| 取り組む課題 |
1. 対象の文章で、黒柳徹子さんは大山さんに、一緒に何をしに行こうと呼びかけていますか？
2. 対象の文章の内容を二文で要約してください。

「ペコ、徹子さんがペコに伝えたいことがあるみたいだよ」
僕が彼女にそう話しかけると、画面に、笑顔で話す徹子さんの姿が映し出される。
「大山さん、大山さん――。
黒柳徹子ですけど、覚えてる?
一緒に、ご飯食べに行きましょうね。
もう(私の)芝居は終わっちゃったけど、また観に来てくださいね」
「行く行く! あたし、行くよ~」
テレビに向かって手を振りながら、子供のようにはしゃぐカミさん。その笑顔を見ながら、僕はしみじみと感じていた。
思い切って、カミさんが認知症であると公表して本当に良かった。
僕の決断は間違っていなかったんだ、と――。
僕とカミさんの世界は大きく広がった
カミさんの古い友人たちからも、次々に励ましの連絡をもらった。
「ねえ、砂川さん。のぶ代さんは、私のこと覚えてるかしら?」
「どうだろう……。でも、体調にもよるけれど、親しい人のことは覚えているときもあるんだよ。もしよかったら、時間のあるときに電話でもかけてやってくれないかな?」
その友人は、さっそく電話をくれた。内心ちょっと心配だったものの、カミさんはしっかり彼女のことを覚えていて、しばしの間、思い出話で盛り上がったようだった。
ペコ、ごめんな。
ペコだって、本当はもっと早く皆と会ったり、話したりしたかったんだよね。
僕が今まで隠し通していたせいで、君は友達と触れ合う機会を失っていたんだ。
僕と二人きりの狭い世界に閉じ込められていたんだね。
本当のことを明かした今、僕とカミさんの世界は大きく広がった――。

| 項目一覧 |

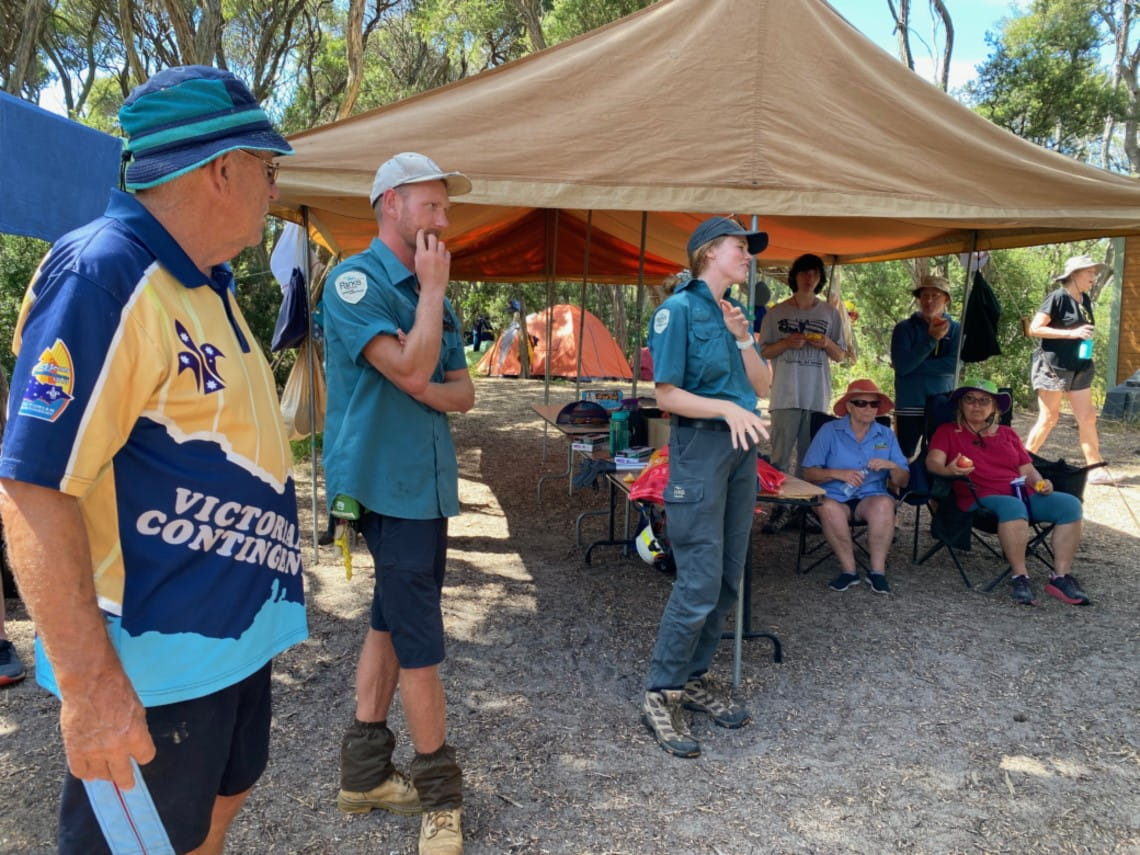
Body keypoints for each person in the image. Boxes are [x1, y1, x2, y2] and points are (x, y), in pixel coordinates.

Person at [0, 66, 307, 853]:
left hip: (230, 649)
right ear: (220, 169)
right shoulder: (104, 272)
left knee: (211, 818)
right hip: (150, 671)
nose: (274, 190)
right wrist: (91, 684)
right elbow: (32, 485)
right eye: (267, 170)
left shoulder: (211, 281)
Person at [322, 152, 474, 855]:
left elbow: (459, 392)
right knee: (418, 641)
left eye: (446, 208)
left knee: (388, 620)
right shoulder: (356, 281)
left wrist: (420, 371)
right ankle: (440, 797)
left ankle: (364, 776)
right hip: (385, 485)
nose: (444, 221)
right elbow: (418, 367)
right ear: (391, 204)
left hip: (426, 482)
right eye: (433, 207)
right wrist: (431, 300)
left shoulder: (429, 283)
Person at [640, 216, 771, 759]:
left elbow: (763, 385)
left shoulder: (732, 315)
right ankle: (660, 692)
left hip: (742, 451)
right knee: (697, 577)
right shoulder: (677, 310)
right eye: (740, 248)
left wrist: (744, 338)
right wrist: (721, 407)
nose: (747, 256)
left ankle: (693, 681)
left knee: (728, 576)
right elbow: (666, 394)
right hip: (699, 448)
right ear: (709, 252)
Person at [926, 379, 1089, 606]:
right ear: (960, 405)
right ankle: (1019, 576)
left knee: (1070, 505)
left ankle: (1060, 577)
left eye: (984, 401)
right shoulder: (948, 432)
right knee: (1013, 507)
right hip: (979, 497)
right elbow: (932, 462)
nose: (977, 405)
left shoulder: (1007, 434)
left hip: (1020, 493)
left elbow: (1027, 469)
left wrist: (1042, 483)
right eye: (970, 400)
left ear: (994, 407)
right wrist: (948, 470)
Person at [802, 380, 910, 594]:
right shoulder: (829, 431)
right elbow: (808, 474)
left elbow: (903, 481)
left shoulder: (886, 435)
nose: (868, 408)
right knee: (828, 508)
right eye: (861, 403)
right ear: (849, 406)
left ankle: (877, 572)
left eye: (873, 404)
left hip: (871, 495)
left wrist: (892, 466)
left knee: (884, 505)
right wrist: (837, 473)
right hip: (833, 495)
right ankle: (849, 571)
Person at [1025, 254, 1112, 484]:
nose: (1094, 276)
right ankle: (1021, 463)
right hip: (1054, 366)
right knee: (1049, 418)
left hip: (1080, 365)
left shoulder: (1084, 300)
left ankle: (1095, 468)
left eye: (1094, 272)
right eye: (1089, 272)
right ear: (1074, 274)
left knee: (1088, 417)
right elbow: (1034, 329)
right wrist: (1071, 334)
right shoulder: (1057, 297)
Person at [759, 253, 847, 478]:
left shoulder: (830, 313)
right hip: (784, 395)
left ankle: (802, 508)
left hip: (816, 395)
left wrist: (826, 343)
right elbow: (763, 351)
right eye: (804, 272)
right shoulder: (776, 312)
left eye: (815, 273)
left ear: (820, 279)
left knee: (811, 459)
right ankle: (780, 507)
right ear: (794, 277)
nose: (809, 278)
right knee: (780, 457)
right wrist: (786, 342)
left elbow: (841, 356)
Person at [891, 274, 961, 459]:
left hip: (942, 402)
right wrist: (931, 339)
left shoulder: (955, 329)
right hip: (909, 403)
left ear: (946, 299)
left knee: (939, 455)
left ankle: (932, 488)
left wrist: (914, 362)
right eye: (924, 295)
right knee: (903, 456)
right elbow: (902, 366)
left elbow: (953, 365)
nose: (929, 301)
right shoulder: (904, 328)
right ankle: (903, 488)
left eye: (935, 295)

| 各課題の解答 |
1. ご飯を食べに行くことです。

2. 語り手は、カミさんが認知症であると公表したあと、黒柳徹子さんからのメッセージや古い友人たちからの励ましの連絡を受け、その決断は間違っていなかったと感じている。同時に、これまで隠し通していたせいでカミさんが友達と触れ合う機会を失っていたことを詫び、本当のことを明かした今、二人の世界は大きく広がったと述べている。